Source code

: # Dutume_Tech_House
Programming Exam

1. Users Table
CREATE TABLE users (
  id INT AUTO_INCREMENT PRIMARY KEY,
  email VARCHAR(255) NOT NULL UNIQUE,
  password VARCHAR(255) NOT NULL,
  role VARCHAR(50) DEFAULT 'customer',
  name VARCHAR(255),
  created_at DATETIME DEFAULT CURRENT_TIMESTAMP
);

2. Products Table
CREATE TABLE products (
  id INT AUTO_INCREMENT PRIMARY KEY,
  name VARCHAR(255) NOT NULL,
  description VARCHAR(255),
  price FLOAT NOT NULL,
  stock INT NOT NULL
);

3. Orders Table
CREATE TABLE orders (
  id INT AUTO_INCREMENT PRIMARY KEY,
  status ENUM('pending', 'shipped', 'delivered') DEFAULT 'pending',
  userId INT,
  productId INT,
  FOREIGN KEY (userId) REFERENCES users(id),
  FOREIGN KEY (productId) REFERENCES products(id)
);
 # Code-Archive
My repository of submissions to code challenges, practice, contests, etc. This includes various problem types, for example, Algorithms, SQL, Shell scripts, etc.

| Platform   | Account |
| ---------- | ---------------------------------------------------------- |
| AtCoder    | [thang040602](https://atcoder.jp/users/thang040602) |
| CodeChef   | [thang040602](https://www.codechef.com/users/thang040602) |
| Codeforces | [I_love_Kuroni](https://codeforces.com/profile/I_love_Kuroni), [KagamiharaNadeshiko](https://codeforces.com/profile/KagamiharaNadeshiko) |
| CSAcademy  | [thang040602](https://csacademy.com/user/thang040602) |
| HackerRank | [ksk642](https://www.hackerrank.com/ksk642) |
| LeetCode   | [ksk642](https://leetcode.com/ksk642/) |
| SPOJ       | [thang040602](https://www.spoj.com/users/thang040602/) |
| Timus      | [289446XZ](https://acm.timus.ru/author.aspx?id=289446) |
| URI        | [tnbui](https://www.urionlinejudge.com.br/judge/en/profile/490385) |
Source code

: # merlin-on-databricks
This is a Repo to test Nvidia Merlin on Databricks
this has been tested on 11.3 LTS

--------------------

▸ What is needed
Please count the lines in the entries above that contain the string "userId", treating uppercase and lowercase as different, and give only that number.

▸ The answer
2